SELECT DISTINCT deptCode, Count(facId)
FROM faculty
GROUP BY deptCode;

In MongoDB:

db.faculty.aggregate([
    {"$group" : {_id:"$deptCode", "count":{$sum:1}}}
])

db.faculty.aggregate(
   [  
      { $group: { "_id": "$deptCode", "count": {$sum:1}} },
      { $project: { "deptCode": "$_id" , "num_faculty": "$count",  "_id": 0}}
   ]
)

Notes:

  1. $group: form group.
  2. $sum: aggregate function.

[8] Show the names of students who have enrolled in 10000: joining two document.

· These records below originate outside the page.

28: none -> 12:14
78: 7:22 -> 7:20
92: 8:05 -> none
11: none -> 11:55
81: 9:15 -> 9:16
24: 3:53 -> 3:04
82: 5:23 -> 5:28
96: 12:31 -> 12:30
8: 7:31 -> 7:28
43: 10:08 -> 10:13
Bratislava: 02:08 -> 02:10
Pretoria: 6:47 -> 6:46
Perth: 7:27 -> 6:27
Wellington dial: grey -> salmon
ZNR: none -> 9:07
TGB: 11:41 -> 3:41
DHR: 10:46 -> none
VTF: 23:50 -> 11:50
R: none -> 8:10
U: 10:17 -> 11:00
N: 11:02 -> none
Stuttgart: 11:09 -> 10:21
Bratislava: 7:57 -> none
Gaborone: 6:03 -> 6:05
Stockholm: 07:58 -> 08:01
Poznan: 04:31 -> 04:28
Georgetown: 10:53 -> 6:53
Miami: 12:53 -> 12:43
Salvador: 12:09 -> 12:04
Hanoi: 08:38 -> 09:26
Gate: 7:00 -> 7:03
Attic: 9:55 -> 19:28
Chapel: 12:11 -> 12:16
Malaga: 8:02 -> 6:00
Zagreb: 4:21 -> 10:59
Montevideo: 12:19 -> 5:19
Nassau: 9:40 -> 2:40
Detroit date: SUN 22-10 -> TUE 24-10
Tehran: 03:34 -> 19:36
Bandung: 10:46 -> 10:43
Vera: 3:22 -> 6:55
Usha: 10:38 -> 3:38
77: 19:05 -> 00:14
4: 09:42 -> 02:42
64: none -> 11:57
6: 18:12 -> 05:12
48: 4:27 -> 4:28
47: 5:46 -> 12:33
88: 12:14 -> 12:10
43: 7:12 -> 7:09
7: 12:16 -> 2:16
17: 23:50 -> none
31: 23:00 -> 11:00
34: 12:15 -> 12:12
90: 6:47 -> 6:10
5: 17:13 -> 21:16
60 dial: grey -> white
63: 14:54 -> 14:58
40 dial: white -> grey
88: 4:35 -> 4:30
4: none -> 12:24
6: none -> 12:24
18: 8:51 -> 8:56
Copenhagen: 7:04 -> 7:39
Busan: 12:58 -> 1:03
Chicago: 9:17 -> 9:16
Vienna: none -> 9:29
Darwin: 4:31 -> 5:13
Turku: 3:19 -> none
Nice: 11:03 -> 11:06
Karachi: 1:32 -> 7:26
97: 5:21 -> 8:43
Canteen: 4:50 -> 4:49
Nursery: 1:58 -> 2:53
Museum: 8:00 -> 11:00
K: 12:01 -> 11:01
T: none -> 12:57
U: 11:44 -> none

This should have the similar effect of the SQL statement:

SELECT DISTINCT s.fname, s.lname
FROM student AS s, enroll AS e
WHERE s.stuId = e.stuId AND e.classId = 10000;

In MongoDB:

db.student.aggregate([
{$lookup:
    {
      from: "enroll",
      let: {joinValue: '$stuId'},
      pipeline: [
           { $match:
                 { $expr:
                    { $and:
                       [
                         { $eq: [ "$stuId",  "$$joinValue" ] },
                         { $eq: [ "$classId", 10000 ] }
                       ]
                    }
                 }
            }    
        ],
        as: "enrollment"     }},
  { $match: {"enrollment":  { $ne: [] }}},  
  { $project: { "fname": 1, "lname": 1, "_id": 0}} 
])

Notes:

  1. An 'join' example.
  2. Joining is difficult in MongoDB than SQL as document database should not be designed like a relational database.
  3. In particular:
    1. The relational model uses a flat structure with no embedment.
    2. The document model uses a hierarchical structure encouraging embedment.